* _GIVEN REQUEST_: Convert every row below into a JSON list of strings, one string per line, skipping blank lines. Leave the pictures out.

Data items

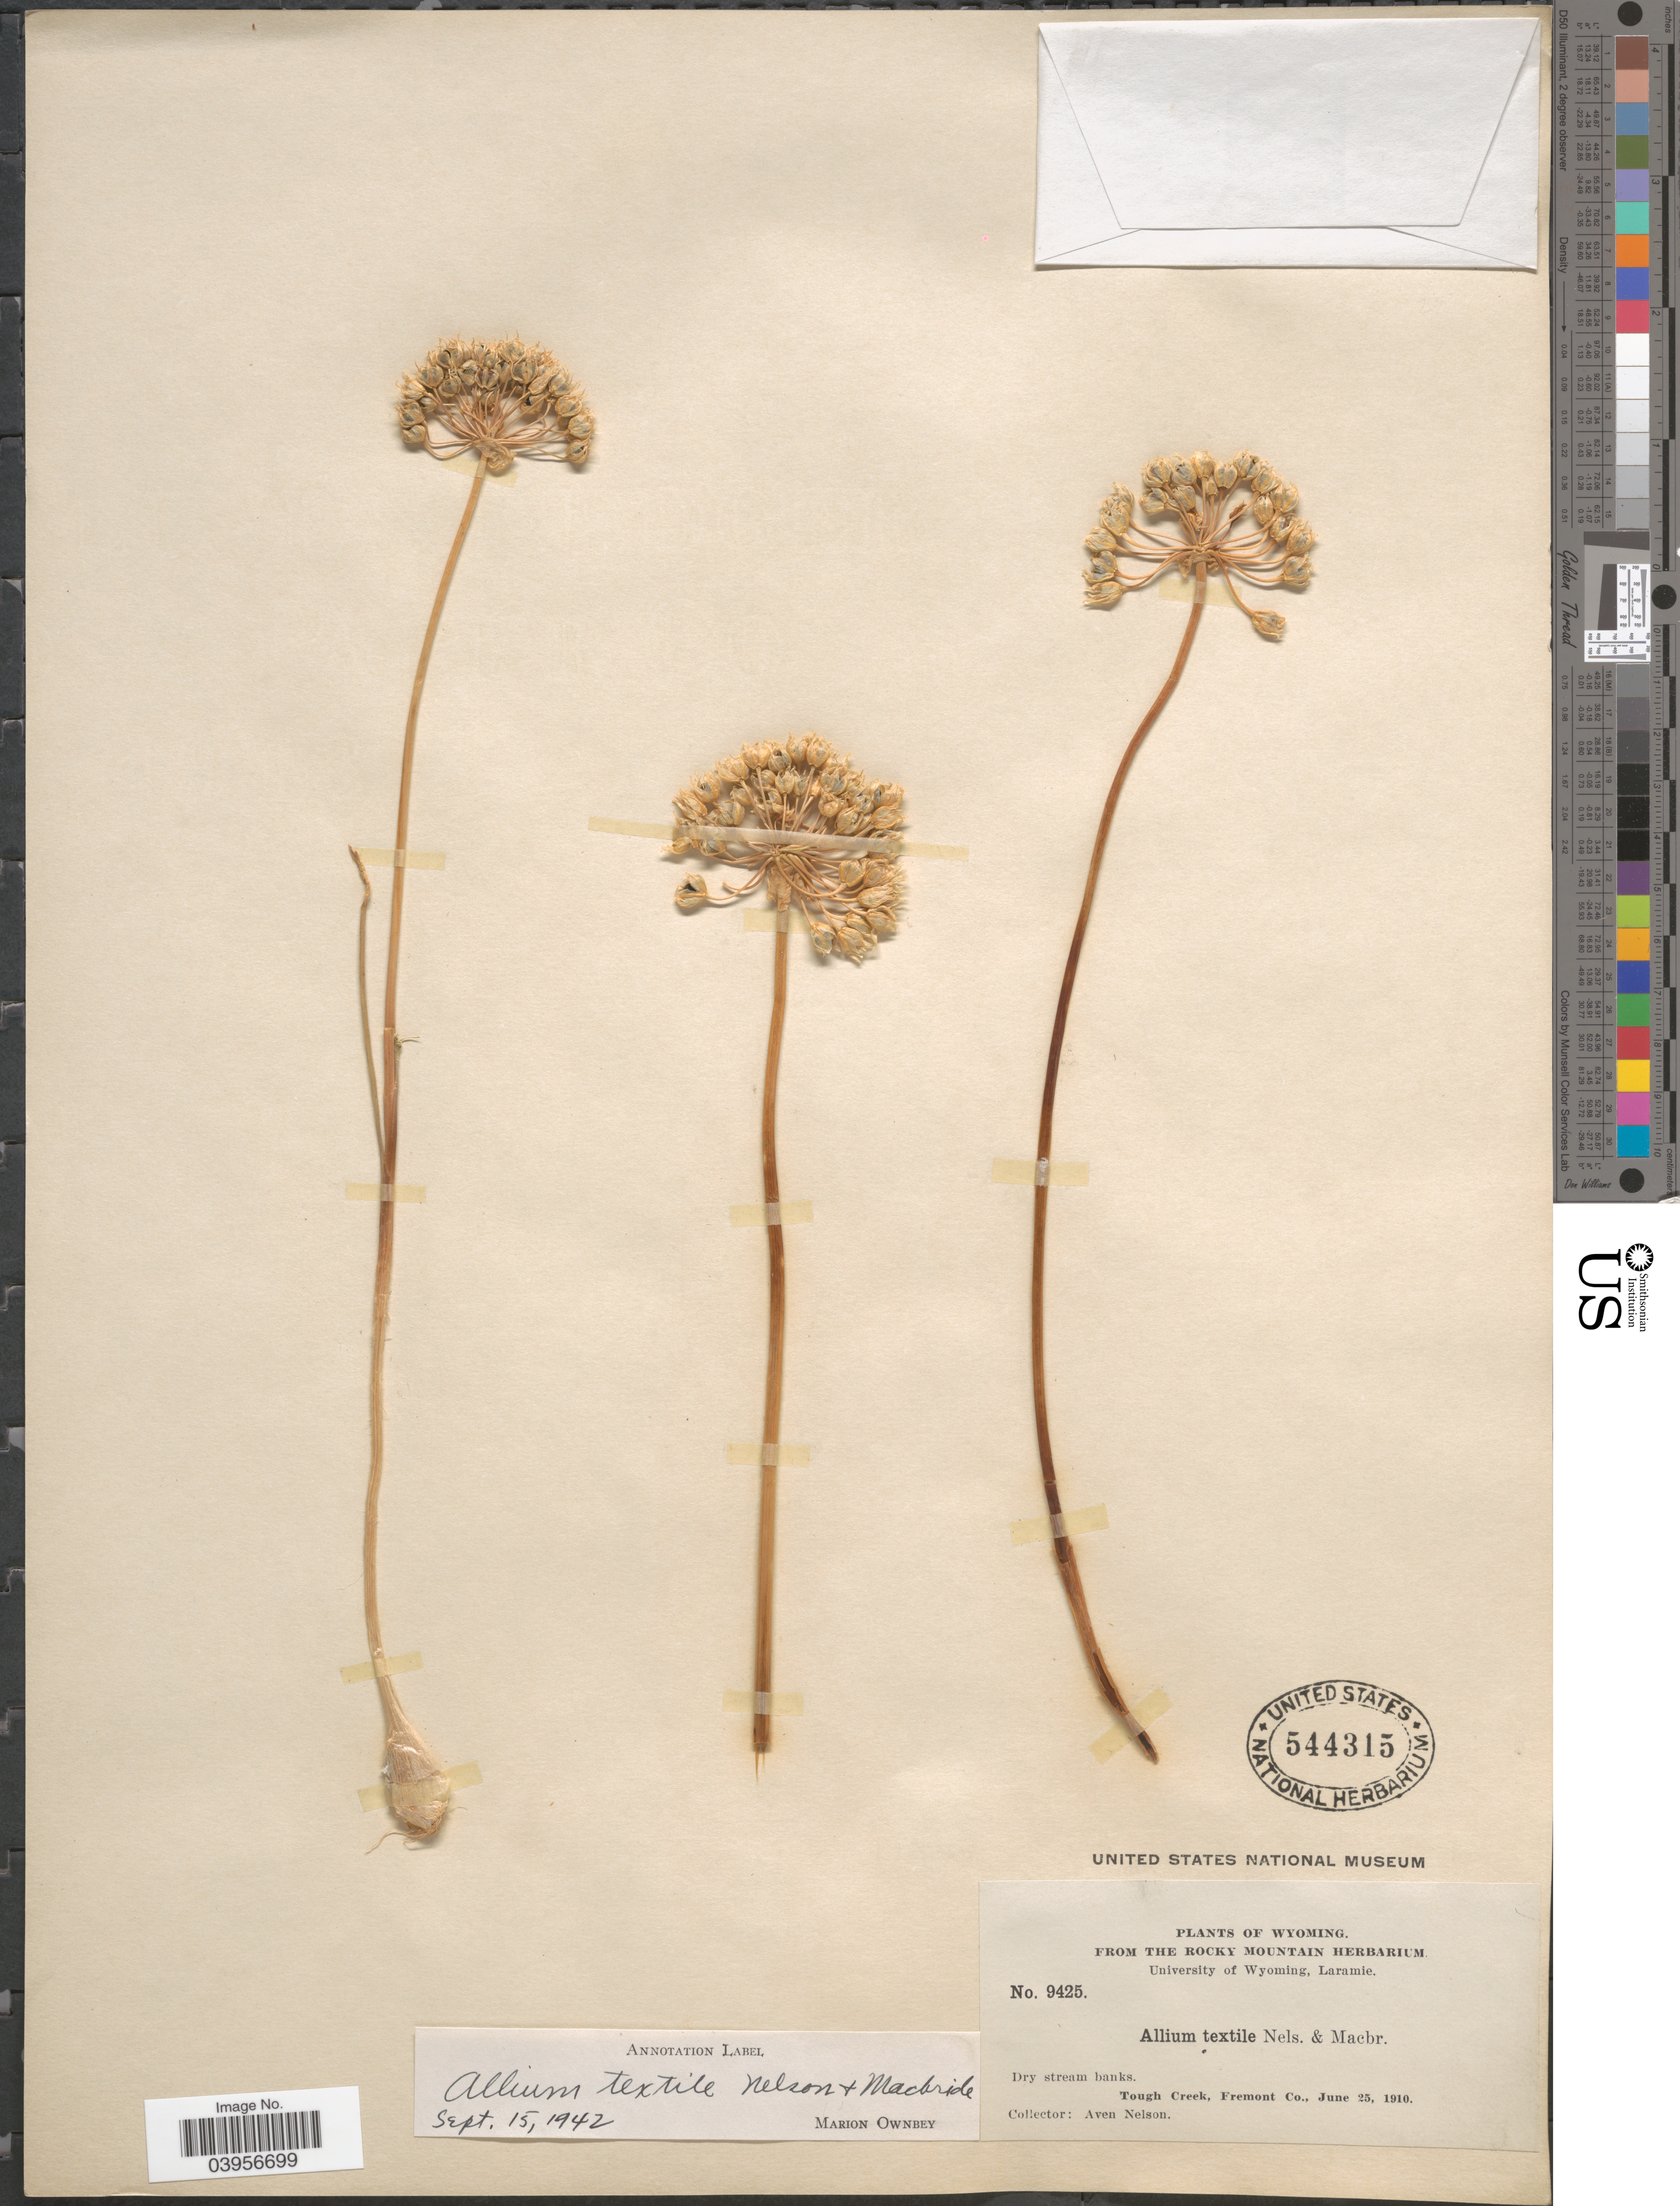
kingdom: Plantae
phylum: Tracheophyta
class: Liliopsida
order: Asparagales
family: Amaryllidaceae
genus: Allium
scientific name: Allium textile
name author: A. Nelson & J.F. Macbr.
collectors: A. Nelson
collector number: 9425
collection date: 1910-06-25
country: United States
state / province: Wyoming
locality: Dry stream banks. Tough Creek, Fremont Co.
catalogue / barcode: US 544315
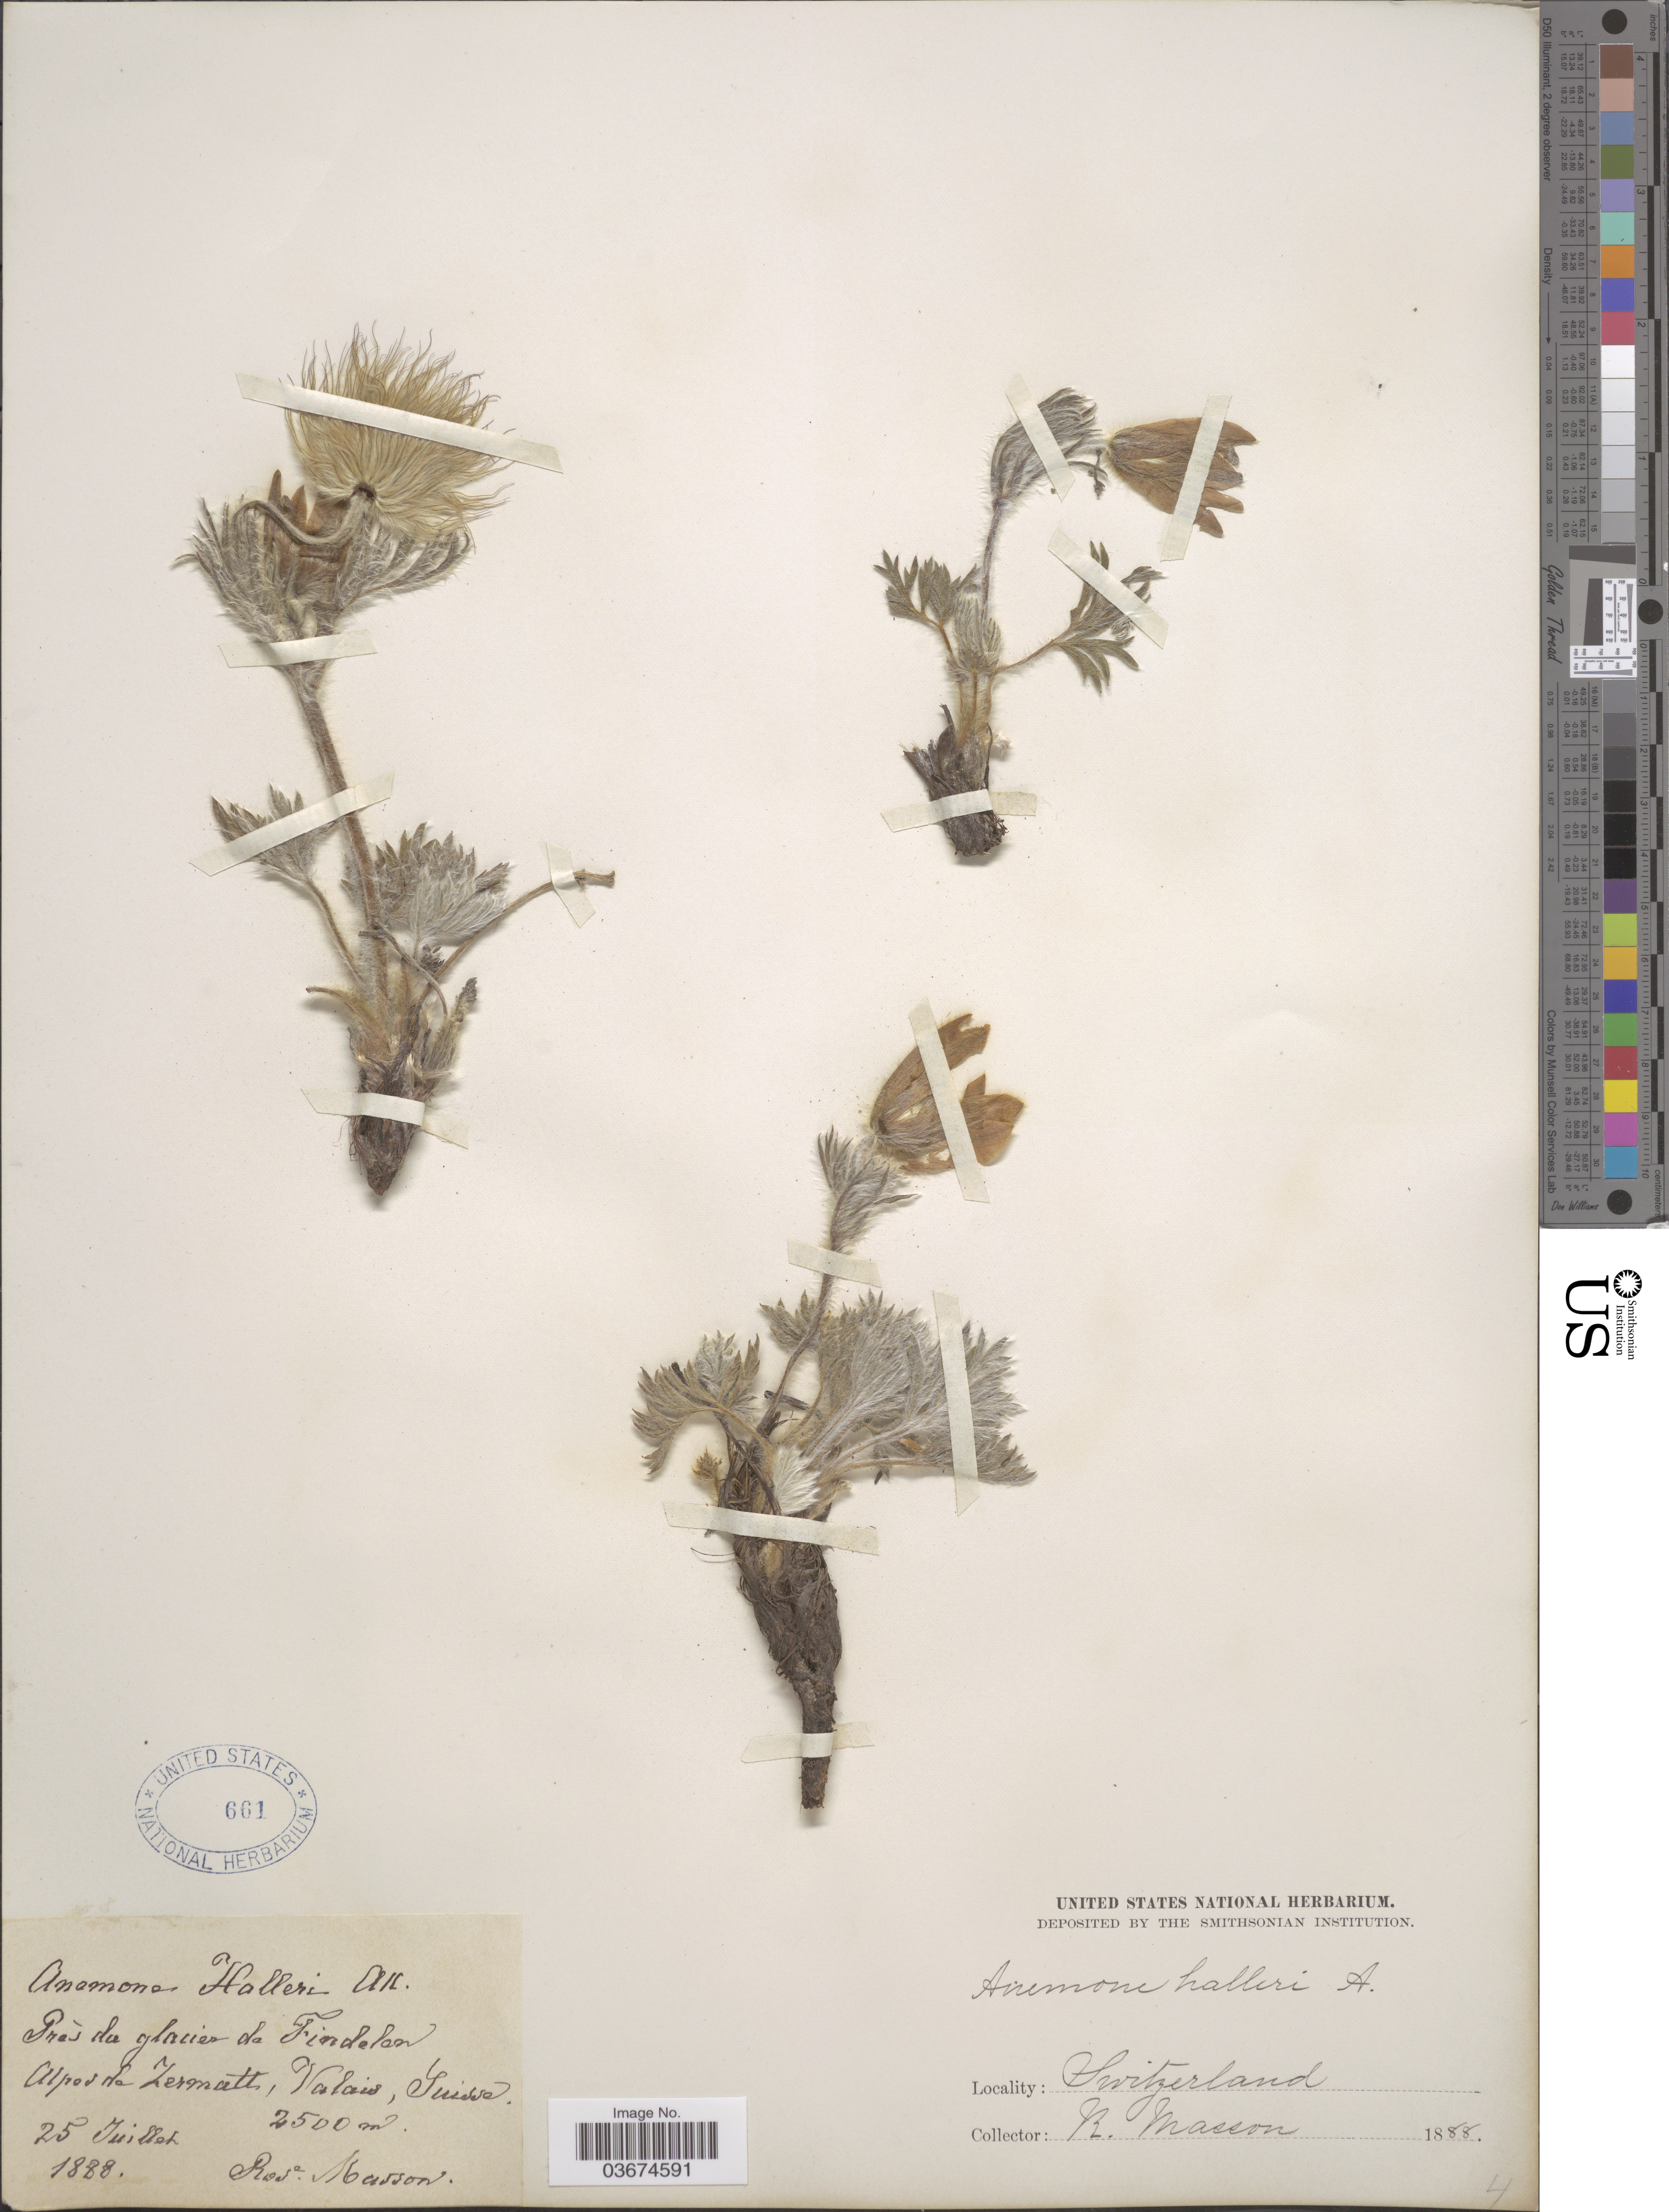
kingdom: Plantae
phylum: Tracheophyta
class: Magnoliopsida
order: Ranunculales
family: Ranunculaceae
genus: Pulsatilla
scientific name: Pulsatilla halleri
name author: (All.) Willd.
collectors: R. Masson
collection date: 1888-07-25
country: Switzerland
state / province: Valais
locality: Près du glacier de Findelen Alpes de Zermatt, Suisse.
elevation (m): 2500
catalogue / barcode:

* _ANSWER IN FULL_:
[
  "kingdom: Plantae",
  "phylum: Tracheophyta",
  "class: Liliopsida",
  "order: Asparagales",
  "family: Amaryllidaceae",
  "genus: Allium",
  "scientific name: Allium textile",
  "name author: A. Nelson & J.F. Macbr.",
  "collectors: A. Nelson",
  "collector number: 9425",
  "collection date: 1910-06-25",
  "country: United States",
  "state / province: Wyoming",
  "locality: Dry stream banks. Tough Creek, Fremont Co.",
  "catalogue / barcode: US 544315",
  "kingdom: Plantae",
  "phylum: Tracheophyta",
  "class: Magnoliopsida",
  "order: Ranunculales",
  "family: Ranunculaceae",
  "genus: Pulsatilla",
  "scientific name: Pulsatilla halleri",
  "name author: (All.) Willd.",
  "collectors: R. Masson",
  "collection date: 1888-07-25",
  "country: Switzerland",
  "state / province: Valais",
  "locality: Près du glacier de Findelen Alpes de Zermatt, Suisse.",
  "elevation (m): 2500",
  "catalogue / barcode:"
]